Extend the essay passage on Twin Peaks: The Return and its echoes of other television shows, starting right after its final sentence.

=== TEXT SEGMENT ===
··········
The glass box does remind TV puzzle fanatics of Lost. Mr C’s brutal lifestyle brings to mind both Walter White and Jax Teller. The Killing, a show so pervaded by the memory of Twin Peaks that some watching the first season mistook it for a more grounded remake, spent gouts of time in the Wapi Indian Casino by the slots in that gauzy first season. To have a rootless Dale wander through the slots as Mr Jackpots is almost certainly not a reference to Sarah Linden’s investigation—don’t mistake my meaning. It exists, though, The Killing and its slots. And now The Return exists alongside it. Convergence is not always the same thing as coincidence. …Dig?

 

Inspiration. What we see with our eyes closed. The thing that already exists out there, ahead of us, in the darkness of future past, waiting for a magician who longs to see. All we can do is try to feel its outlines and birth it out breach so it can be there existing to grasp when we thought of it.
··········
=== GIVEN INFORMATION ===
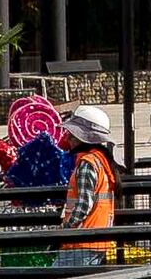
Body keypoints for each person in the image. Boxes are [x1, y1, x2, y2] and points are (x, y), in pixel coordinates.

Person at [51, 104, 122, 268]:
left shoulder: (87, 163)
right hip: (96, 239)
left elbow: (84, 204)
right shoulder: (102, 161)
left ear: (82, 138)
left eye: (72, 134)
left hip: (80, 241)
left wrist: (64, 229)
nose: (67, 138)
··········
=== RESPONSE FOR THIS EXERCISE ===
 

The last time I felt inspired, and I mean truly inspired, had been shortly before Dr Patch died last 4th of July. I was doing yoga, although that is a generous statement. I was engaging in a union of mind and body, at least, perhaps an accidental one, and an awareness came over me that I had a great deal of trouble pinning down into words.

 

I can’t say it was anything like what Harry Hardiner described, but I definitely had my eyes closed, and I definitely… saw something. I tried to sketch out the barest outlines—it had to do with symmetry in motion, and how that scaled upwards and downwards and inwards and outwards, how math integrates upwards into narrative, and the wise seeds of ur-religion that grew into a long vining telephone. It wasn’t even as clear as that last sentence, but I showed it to Dr Patch, and he seemed to… well, if not see exactly, he at least seemed to glimpse what I was gesturing towards.

 

I tried a few more ways to describe what I “saw”, but eventually it began to all fade like a dream. I only have the barest understanding now of what I fully understood but could not say sitting half-lotus. It is maddening, yes, to feel like I shortly saw into the wirings of Everything and now have lost it, but what is more maddening is knowing now what revelation feels like… and realizing it may never come again, at least like that.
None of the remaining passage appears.